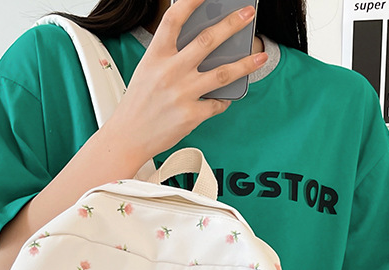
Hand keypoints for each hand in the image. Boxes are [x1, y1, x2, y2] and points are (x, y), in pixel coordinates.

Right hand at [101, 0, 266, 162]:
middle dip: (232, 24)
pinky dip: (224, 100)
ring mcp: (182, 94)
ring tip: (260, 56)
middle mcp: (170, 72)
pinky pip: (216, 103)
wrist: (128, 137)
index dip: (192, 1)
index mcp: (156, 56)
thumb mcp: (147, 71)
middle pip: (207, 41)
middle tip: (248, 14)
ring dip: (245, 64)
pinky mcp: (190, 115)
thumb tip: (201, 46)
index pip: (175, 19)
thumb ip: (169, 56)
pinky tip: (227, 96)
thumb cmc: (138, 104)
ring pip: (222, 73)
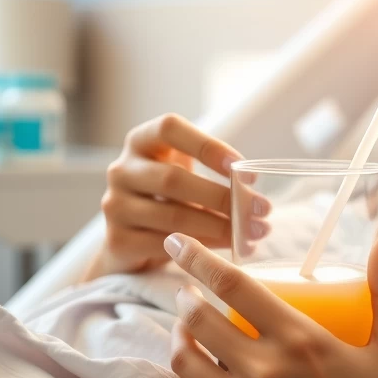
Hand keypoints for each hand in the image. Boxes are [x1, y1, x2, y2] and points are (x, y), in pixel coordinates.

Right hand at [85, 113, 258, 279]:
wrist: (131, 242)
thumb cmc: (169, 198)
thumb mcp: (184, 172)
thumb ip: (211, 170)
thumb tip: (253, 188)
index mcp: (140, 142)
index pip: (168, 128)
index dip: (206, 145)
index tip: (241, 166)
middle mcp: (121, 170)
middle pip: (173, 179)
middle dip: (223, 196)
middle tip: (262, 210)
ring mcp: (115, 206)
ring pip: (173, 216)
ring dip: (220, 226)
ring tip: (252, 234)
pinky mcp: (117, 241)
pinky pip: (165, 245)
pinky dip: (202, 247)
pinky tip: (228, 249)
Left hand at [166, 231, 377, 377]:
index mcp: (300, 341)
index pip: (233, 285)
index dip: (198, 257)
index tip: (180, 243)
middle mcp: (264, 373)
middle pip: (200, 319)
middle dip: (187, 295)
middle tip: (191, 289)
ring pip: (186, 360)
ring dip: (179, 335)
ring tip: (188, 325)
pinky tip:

==

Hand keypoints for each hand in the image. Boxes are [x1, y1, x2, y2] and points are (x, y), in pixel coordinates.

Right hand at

PROBLEM - Write down, word for word, the lines above from the one containing "thumb mcp: (184, 172)" through the one containing "index tip: (180, 243)", both ends included.

SOLUTION FOR THIS EXERCISE -
thumb mcp: (184, 172)
thumb ip: (211, 170)
thumb tip: (253, 188)
index mcp: (140, 142)
index pip: (168, 128)
index dip: (206, 145)
index tip: (241, 166)
middle mcp: (121, 170)
middle pip: (173, 179)
middle dip: (223, 196)
middle tip: (262, 210)
ring mcp: (115, 206)
ring pip: (173, 216)
ring dip: (220, 226)
ring tip: (252, 234)
pinky mcp: (117, 241)
pinky pip: (165, 245)
pinky dip: (202, 247)
pinky tip: (228, 249)
Left hand at [166, 231, 377, 377]:
index mcp: (300, 341)
index pip: (233, 285)
index dip: (198, 257)
index tip: (180, 243)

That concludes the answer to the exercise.